### Task description
Report each line of the records below that holds the word "work".

### Exercise data
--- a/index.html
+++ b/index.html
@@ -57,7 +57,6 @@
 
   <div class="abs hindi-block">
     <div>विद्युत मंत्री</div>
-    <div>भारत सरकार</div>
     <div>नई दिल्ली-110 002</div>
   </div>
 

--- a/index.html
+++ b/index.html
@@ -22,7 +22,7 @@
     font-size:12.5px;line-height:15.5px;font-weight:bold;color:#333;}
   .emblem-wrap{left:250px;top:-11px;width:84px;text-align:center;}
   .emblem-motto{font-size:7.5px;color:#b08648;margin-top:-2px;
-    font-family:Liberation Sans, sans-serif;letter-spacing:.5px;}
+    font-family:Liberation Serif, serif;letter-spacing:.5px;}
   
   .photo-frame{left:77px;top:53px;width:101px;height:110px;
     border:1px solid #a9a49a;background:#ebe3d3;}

* * *

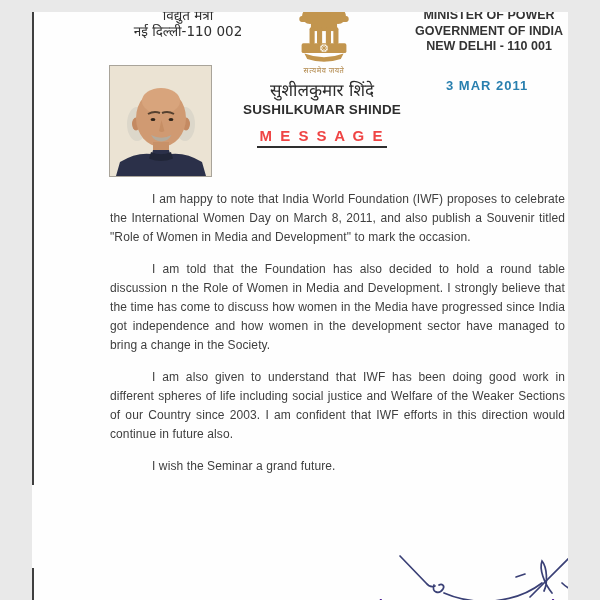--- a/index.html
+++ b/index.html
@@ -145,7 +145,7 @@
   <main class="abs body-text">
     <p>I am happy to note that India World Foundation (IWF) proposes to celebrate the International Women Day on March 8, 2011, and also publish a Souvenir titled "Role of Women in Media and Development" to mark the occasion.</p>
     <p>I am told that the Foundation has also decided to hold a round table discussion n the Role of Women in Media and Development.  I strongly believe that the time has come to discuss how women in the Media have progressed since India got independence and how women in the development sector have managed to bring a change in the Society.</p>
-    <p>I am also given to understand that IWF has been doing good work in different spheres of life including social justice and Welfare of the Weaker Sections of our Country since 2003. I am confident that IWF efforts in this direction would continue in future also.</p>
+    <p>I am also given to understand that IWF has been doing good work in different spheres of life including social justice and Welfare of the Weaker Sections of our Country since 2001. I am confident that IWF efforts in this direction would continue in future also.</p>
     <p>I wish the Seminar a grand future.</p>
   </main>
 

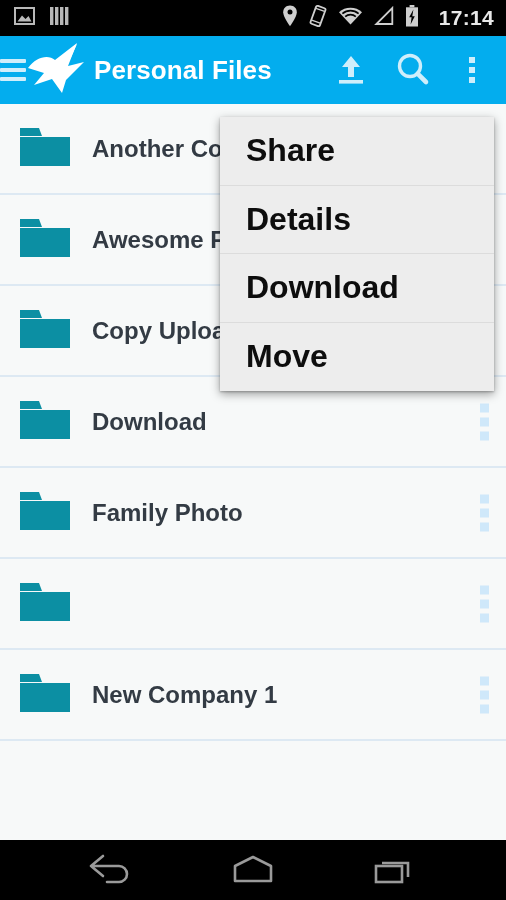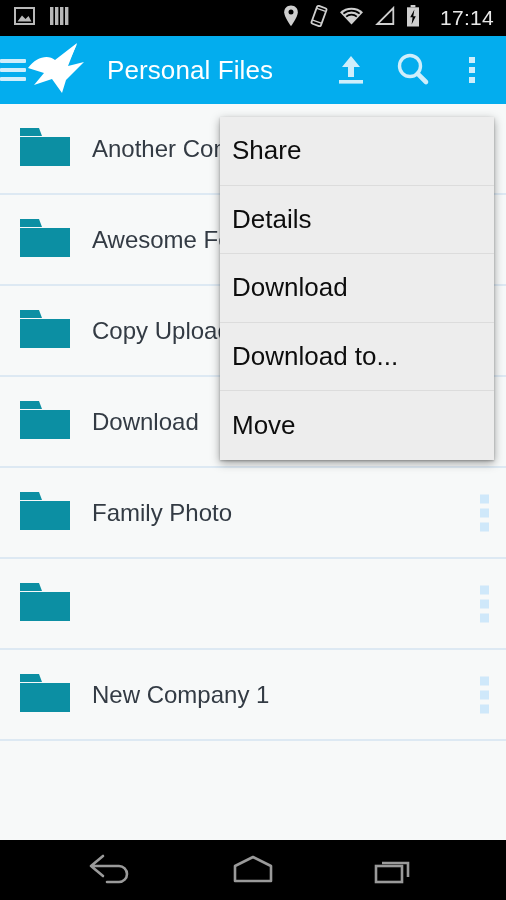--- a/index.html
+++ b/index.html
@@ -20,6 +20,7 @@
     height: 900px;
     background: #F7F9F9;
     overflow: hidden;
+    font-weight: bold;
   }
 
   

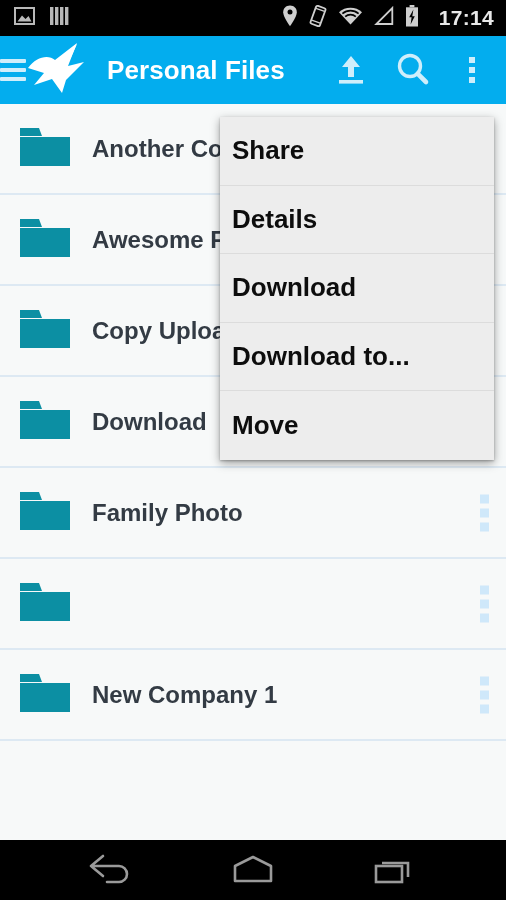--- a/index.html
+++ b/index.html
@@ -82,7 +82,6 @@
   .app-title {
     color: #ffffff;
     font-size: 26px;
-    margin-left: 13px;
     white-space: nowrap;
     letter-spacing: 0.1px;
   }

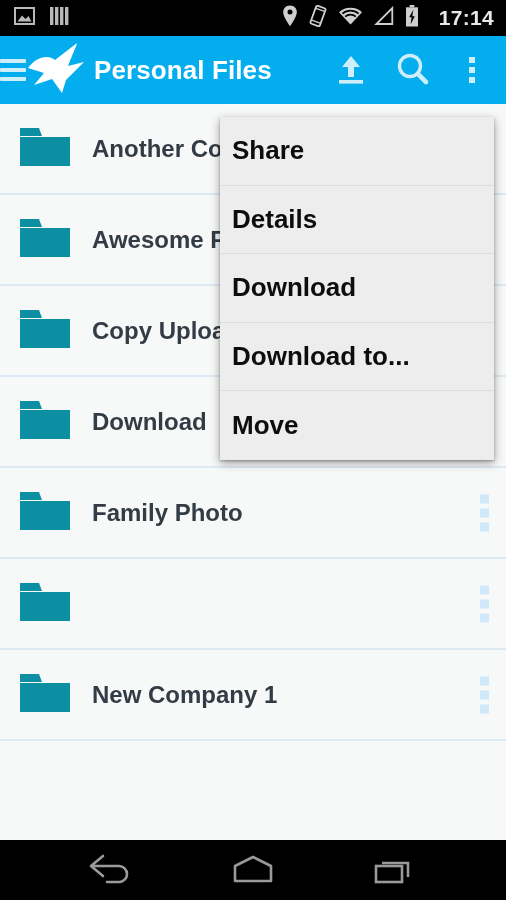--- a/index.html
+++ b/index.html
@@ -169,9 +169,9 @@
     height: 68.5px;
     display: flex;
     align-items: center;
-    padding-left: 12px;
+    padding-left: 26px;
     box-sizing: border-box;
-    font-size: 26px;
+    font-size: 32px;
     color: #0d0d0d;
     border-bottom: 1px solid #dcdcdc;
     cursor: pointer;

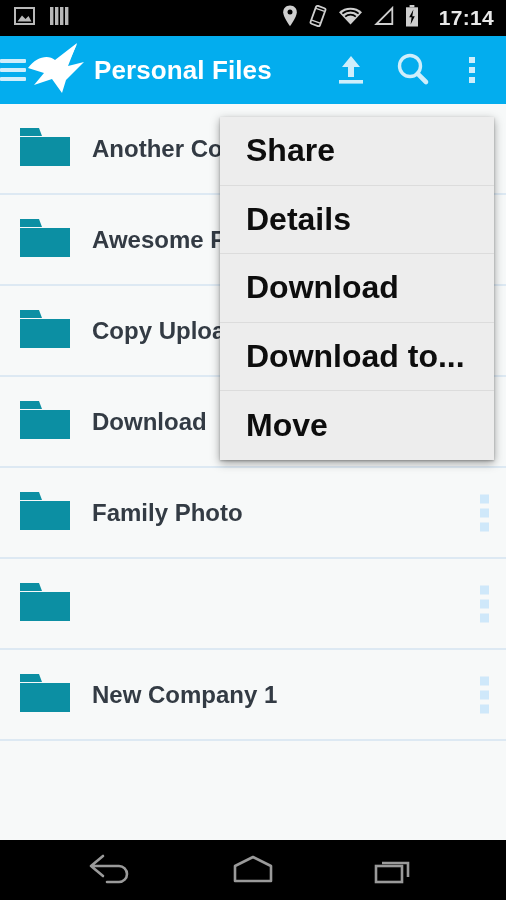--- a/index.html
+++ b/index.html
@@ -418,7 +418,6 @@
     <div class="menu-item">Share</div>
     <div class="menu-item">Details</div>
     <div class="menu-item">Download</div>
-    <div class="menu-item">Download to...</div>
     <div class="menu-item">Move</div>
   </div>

### Exercise solution
-    <p>I am also given to understand that IWF has been doing good work in different spheres of life including social justice and Welfare of the Weaker Sections of our Country since 2003. I am confident that IWF efforts in this direction would continue in future also.</p>
+    <p>I am also given to understand that IWF has been doing good work in different spheres of life including social justice and Welfare of the Weaker Sections of our Country since 2001. I am confident that IWF efforts in this direction would continue in future also.</p>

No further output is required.